Gardner zeka ile bedenin birbirinden ayrı olarak incelenmesinin yüzyılımızın geleneği olduğunu ve bunun yanlış bir yaklaşım haline geldiğini savunmaktadır. Bedensel zeka tüm vücut ve ellerle ilgili bir zeka çeşididir. Yani, bu zeka, vücut hareketlerini kontrol etmeyi ve yorumlamayı, fiziksel nesneleri maniple etmeyi ve vücut ile zihin arasında bir uyum oluşturmayı sağlar. Bu zekanın gelişimini sadece atletik yapıda olanlarla sınırlandırmak doğru değildir. Bir cerrahın açık kalp ameliyatı yaparken gösterdiği ince devinim kontrolü ya da bir pilotun göstergelerin ayarlarını yaparken gösterdiği performans bu zekanın gelişimini ortaya koymaktadır. Bedensel zeka alanı koordinasyon, denge, güç esneklik ve hız gibi bazı fiziksel yetenekleri ve bu yeteneklerin hepsinin bir arada işlemesini sağlayan devinimsel nitelikteki bazı özel becerileri de içermektedir (Saban, 2004:11).

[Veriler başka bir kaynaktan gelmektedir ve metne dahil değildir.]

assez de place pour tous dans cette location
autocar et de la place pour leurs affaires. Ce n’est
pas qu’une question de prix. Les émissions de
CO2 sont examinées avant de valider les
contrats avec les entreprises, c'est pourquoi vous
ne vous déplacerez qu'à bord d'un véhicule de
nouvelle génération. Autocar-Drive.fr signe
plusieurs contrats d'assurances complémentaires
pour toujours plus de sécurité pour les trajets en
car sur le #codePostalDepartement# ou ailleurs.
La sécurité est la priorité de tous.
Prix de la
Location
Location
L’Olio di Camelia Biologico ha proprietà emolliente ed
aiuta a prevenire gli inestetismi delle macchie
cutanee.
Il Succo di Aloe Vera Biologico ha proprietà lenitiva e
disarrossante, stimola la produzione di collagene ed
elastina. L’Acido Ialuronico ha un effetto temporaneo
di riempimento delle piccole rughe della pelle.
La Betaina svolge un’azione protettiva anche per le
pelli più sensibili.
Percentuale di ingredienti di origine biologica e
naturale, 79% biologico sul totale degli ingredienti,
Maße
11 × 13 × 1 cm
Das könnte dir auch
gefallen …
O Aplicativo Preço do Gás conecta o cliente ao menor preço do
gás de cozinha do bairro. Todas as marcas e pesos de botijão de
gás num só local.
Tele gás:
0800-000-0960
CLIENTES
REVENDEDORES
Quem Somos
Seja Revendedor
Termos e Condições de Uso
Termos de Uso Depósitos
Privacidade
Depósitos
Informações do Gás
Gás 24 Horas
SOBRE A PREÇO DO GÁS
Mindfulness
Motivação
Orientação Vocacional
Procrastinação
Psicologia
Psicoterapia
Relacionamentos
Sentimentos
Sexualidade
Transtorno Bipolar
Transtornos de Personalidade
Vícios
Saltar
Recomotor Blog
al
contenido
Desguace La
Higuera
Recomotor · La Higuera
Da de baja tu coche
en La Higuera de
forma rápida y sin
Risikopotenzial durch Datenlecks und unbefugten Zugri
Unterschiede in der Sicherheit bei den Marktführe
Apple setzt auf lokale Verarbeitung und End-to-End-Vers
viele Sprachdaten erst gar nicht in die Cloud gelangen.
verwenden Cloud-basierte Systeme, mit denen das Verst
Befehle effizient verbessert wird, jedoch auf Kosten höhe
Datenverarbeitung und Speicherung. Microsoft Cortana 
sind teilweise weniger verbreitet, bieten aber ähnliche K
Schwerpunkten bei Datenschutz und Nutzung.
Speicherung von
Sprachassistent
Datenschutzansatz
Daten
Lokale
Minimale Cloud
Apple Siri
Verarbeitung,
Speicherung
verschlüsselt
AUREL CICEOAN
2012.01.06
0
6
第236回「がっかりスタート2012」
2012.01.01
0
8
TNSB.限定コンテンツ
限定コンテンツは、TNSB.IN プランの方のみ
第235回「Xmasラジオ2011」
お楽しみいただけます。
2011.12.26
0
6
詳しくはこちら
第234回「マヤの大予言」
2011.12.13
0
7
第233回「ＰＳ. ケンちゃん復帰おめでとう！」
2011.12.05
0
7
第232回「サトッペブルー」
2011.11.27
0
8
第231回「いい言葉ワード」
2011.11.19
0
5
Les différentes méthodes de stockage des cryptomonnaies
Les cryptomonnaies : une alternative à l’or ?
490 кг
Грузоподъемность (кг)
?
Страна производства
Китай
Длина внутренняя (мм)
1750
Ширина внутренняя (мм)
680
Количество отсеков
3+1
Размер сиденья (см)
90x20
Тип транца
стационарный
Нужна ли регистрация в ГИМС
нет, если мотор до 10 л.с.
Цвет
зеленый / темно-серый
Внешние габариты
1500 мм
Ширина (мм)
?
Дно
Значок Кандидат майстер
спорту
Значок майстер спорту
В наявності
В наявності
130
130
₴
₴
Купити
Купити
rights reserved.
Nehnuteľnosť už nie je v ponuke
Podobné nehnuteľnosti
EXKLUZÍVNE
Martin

Bedensel-kinestetik zekası gelişmiş bireyler, bir veya birden çok sporla uğraşmaktadırlar. Dans etmeyi severler. Uzun süre hareketsiz kalamamakta ve yeni karşılaştığı nesnelere dokunmaktadırlar.
Bedensel zekanın özündeki kapasiteler şunlardır: a)Vücut hareketlerini kontrol etme: Aynı anda farklı birkaç fiziksel hareketi
yürütmektedir.
b)Önceden planlanmış vücut hareketlerini kontrol etme.
c)Bedenin farkında olma: Bedeni dinlenme ve ona güvenmeyi ifade etmektedir.
d)Zihin ve beden arasında güçlü bir bağ kurma: Zihinde gerçekleşen bir şeyin bedeni etkilemesi ya da bunun tersini ifade eder.
e)Pandomin yetenekleri: Rol yapma ve drama yeterliliklerini kapsar.
f)Bedeni tümüyle iyi kullanma: Bedenin tüm yönlerinin farkında olması ve onu yönetmeyi ifade eder.